Given problem - Please gather every line in the listing below that contains the string "skLineSegment", and copy each one out.

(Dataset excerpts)
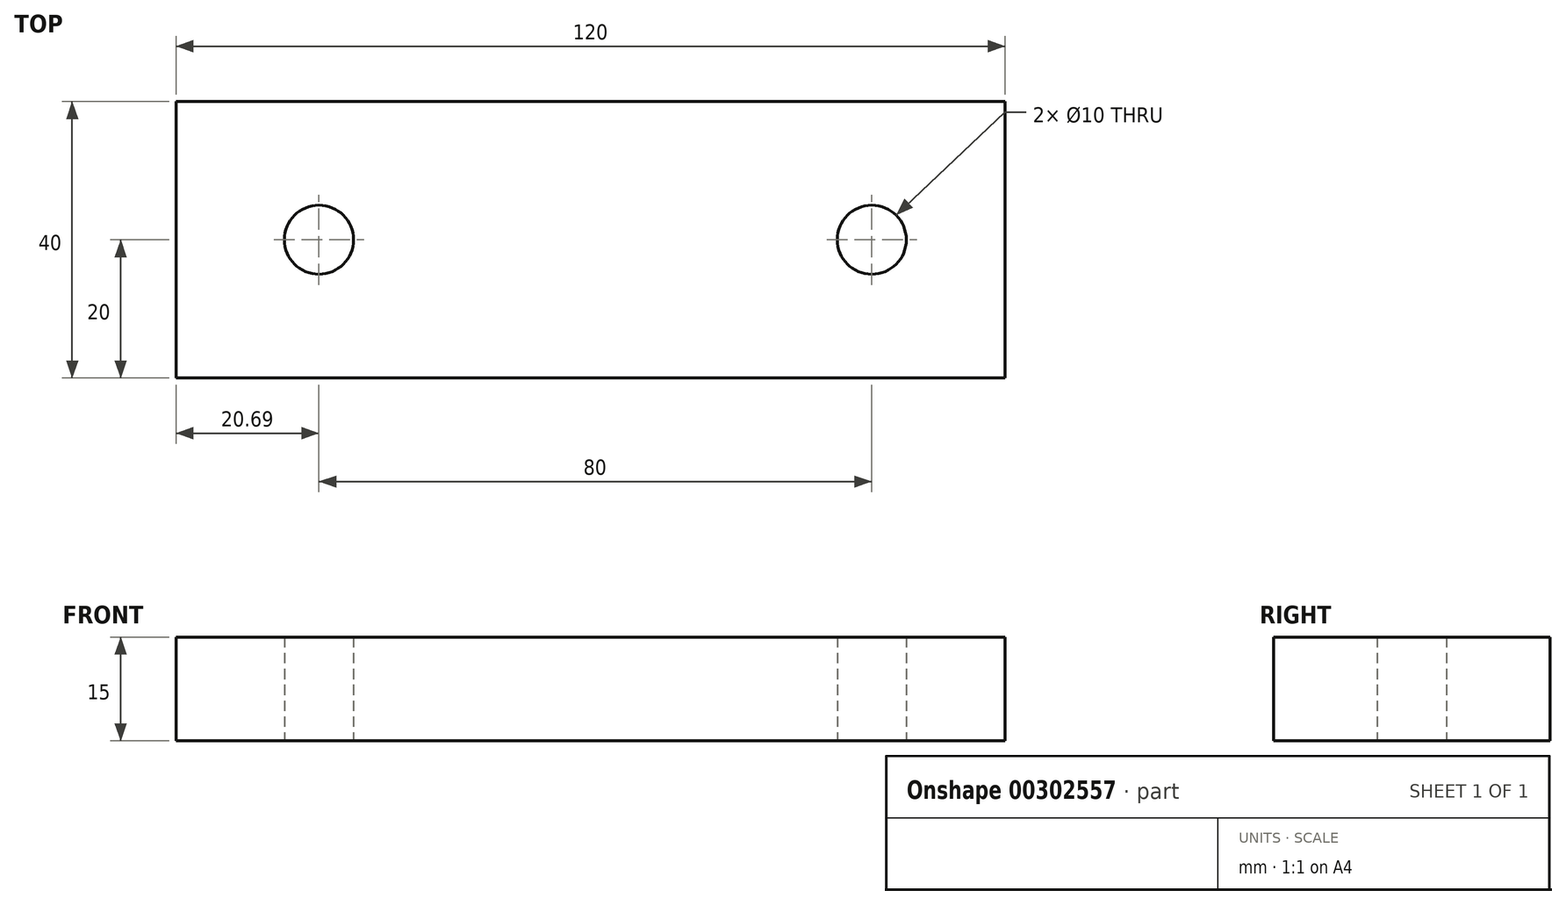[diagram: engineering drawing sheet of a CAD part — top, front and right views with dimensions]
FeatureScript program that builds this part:
annotation { "Feature Type Name" : "Feature", "Feature Type Description" : "" }
export const myFeature = defineFeature(function(context is Context, id is Id, definition is map)
    precondition{}
    {
        {
            var Q0;
            Q0=qCreatedBy(makeId("Top.planeOp"),FACE);
            var sketch = newSketch(context, id + "F0", { "sketchPlane" : qUnion([Q0])});
            skLineSegment(sketch, "E0", {"start": v(-40, 0) * mm, "end": v(40, 0) * mm, "construction": true});
            skCircle(sketch, "E1", {"center": v(-40, 0) * mm, "radius": 5 * mm});
            skCircle(sketch, "E2", {"center": v(40, 0) * mm, "radius": 5 * mm});
            skLineSegment(sketch, "E3", {"start": v(-60.7, 20) * mm, "end": v(59.3, 20) * mm});
            skLineSegment(sketch, "E4", {"start": v(59.3, 20) * mm, "end": v(59.3, -20) * mm});
            skLineSegment(sketch, "E5", {"start": v(59.3, -20) * mm, "end": v(-60.7, -20) * mm});
            skLineSegment(sketch, "E6", {"start": v(-60.7, -20) * mm, "end": v(-60.7, 20) * mm});
            skLineSegment(sketch, "E7", {"start": v(-60.7, 20) * mm, "end": v(-40, 0) * mm, "construction": true});
            skLineSegment(sketch, "E8", {"start": v(-60.7, -20) * mm, "end": v(-40, 0) * mm, "construction": true});
            skLineSegment(sketch, "E9", {"start": v(59.3, -20) * mm, "end": v(40, 0) * mm, "construction": true});
            skLineSegment(sketch, "E10", {"start": v(59.3, 20) * mm, "end": v(40, 0) * mm, "construction": true});
            skSolve(sketch);
        }
        {
            var Q0;
            Q0 = qSketchRegion(id + "F0", true);
            extrude(context, id + "F1", {"entities" : qUnion([Q0]), "depth" : 15 * mm});
        }
    });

Response below -
            skLineSegment(sketch, "E0", {"start": v(-40, 0) * mm, "end": v(40, 0) * mm, "construction": true});
            skLineSegment(sketch, "E3", {"start": v(-60.7, 20) * mm, "end": v(59.3, 20) * mm});
            skLineSegment(sketch, "E4", {"start": v(59.3, 20) * mm, "end": v(59.3, -20) * mm});
            skLineSegment(sketch, "E5", {"start": v(59.3, -20) * mm, "end": v(-60.7, -20) * mm});
            skLineSegment(sketch, "E6", {"start": v(-60.7, -20) * mm, "end": v(-60.7, 20) * mm});
            skLineSegment(sketch, "E7", {"start": v(-60.7, 20) * mm, "end": v(-40, 0) * mm, "construction": true});
            skLineSegment(sketch, "E8", {"start": v(-60.7, -20) * mm, "end": v(-40, 0) * mm, "construction": true});
            skLineSegment(sketch, "E9", {"start": v(59.3, -20) * mm, "end": v(40, 0) * mm, "construction": true});
            skLineSegment(sketch, "E10", {"start": v(59.3, 20) * mm, "end": v(40, 0) * mm, "construction": true});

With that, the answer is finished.